Task.
Working through the lines below, return each one that holds "collaborative".

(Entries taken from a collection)
[Start of Attachment]

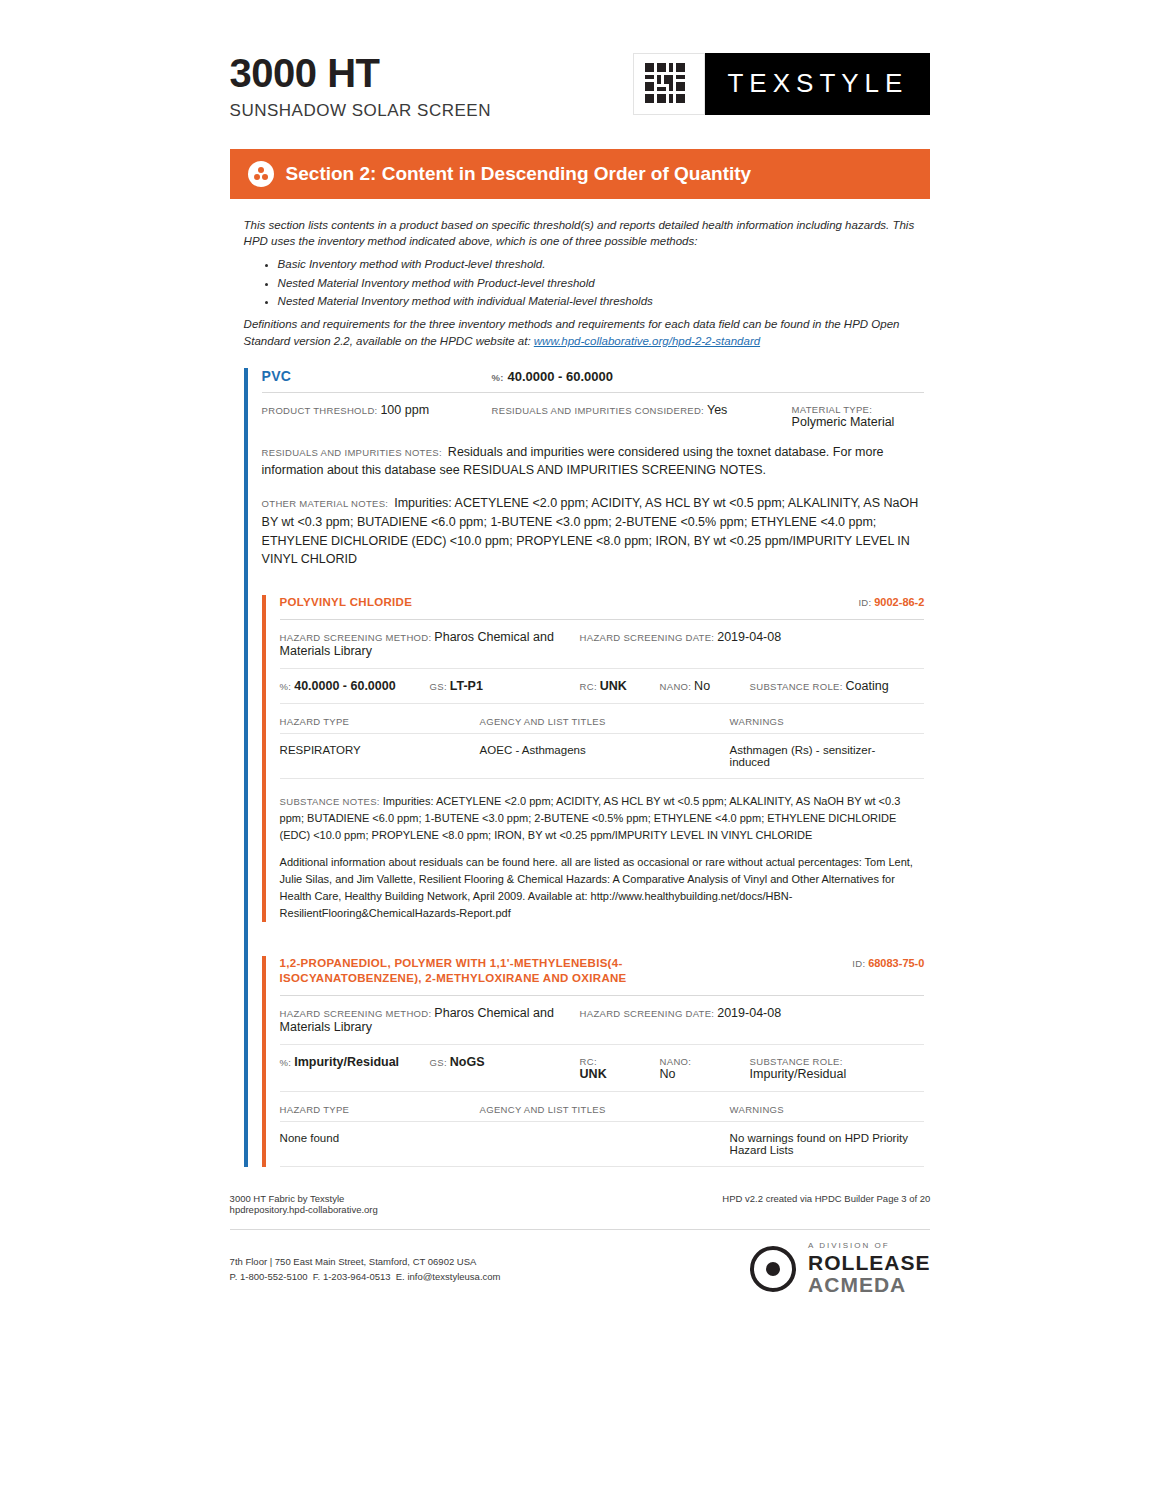3000 HT
SUNSHADOW SOLAR SCREEN
TEXSTYLE
Section 2: Content in Descending Order of Quantity
This section lists contents in a product based on specific threshold(s) and reports detailed health information including hazards. This HPD uses the inventory method indicated above, which is one of three possible methods:
Basic Inventory method with Product-level threshold.
Nested Material Inventory method with Product-level threshold
Nested Material Inventory method with individual Material-level thresholds
Definitions and requirements for the three inventory methods and requirements for each data field can be found in the HPD Open Standard version 2.2, available on the HPDC website at: www.hpd-collaborative.org/hpd-2-2-standard
PVC
%: 40.0000 - 60.0000
PRODUCT THRESHOLD: 100 ppm
RESIDUALS AND IMPURITIES CONSIDERED: Yes
MATERIAL TYPE: Polymeric Material
RESIDUALS AND IMPURITIES NOTES: Residuals and impurities were considered using the toxnet database. For more information about this database see RESIDUALS AND IMPURITIES SCREENING NOTES.
OTHER MATERIAL NOTES: Impurities: ACETYLENE <2.0 ppm; ACIDITY, AS HCL BY wt <0.5 ppm; ALKALINITY, AS NaOH BY wt <0.3 ppm; BUTADIENE <6.0 ppm; 1-BUTENE <3.0 ppm; 2-BUTENE <0.5% ppm; ETHYLENE <4.0 ppm; ETHYLENE DICHLORIDE (EDC) <10.0 ppm; PROPYLENE <8.0 ppm; IRON, BY wt <0.25 ppm/IMPURITY LEVEL IN VINYL CHLORID
POLYVINYL CHLORIDE
ID: 9002-86-2
HAZARD SCREENING METHOD: Pharos Chemical and Materials Library
HAZARD SCREENING DATE: 2019-04-08
%: 40.0000 - 60.0000
GS: LT-P1
RC: UNK
NANO: No
SUBSTANCE ROLE: Coating
| HAZARD TYPE | AGENCY AND LIST TITLES | WARNINGS |
| --- | --- | --- |
| RESPIRATORY | AOEC - Asthmagens | Asthmagen (Rs) - sensitizer-induced |
SUBSTANCE NOTES: Impurities: ACETYLENE <2.0 ppm; ACIDITY, AS HCL BY wt <0.5 ppm; ALKALINITY, AS NaOH BY wt <0.3 ppm; BUTADIENE <6.0 ppm; 1-BUTENE <3.0 ppm; 2-BUTENE <0.5% ppm; ETHYLENE <4.0 ppm; ETHYLENE DICHLORIDE (EDC) <10.0 ppm; PROPYLENE <8.0 ppm; IRON, BY wt <0.25 ppm/IMPURITY LEVEL IN VINYL CHLORIDE
Additional information about residuals can be found here. all are listed as occasional or rare without actual percentages: Tom Lent, Julie Silas, and Jim Vallette, Resilient Flooring & Chemical Hazards: A Comparative Analysis of Vinyl and Other Alternatives for Health Care, Healthy Building Network, April 2009. Available at: http://www.healthybuilding.net/docs/HBN-ResilientFlooring&ChemicalHazards-Report.pdf
1,2-PROPANEDIOL, POLYMER WITH 1,1'-METHYLENEBIS(4-ISOCYANATOBENZENE), 2-METHYLOXIRANE AND OXIRANE
ID: 68083-75-0
HAZARD SCREENING METHOD: Pharos Chemical and Materials Library
HAZARD SCREENING DATE: 2019-04-08
%: Impurity/Residual
GS: NoGS
RC:
UNK
NANO:
No
SUBSTANCE ROLE:
Impurity/Residual
| HAZARD TYPE | AGENCY AND LIST TITLES | WARNINGS |
| --- | --- | --- |
| None found | | No warnings found on HPD Priority Hazard Lists |
3000 HT Fabric by Texstyle
hpdrepository.hpd-collaborative.org
HPD v2.2 created via HPDC Builder Page 3 of 20
7th Floor | 750 East Main Street, Stamford, CT 06902 USA
P. 1-800-552-5100 F. 1-203-964-0513 E. info@texstyleusa.com
A DIVISION OF
ROLLEASE
ACMEDA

[End of Attachment]

Output below.
Definitions and requirements for the three inventory methods and requirements for each data field can be found in the HPD Open Standard version 2.2, available on the HPDC website at: www.hpd-collaborative.org/hpd-2-2-standard
hpdrepository.hpd-collaborative.org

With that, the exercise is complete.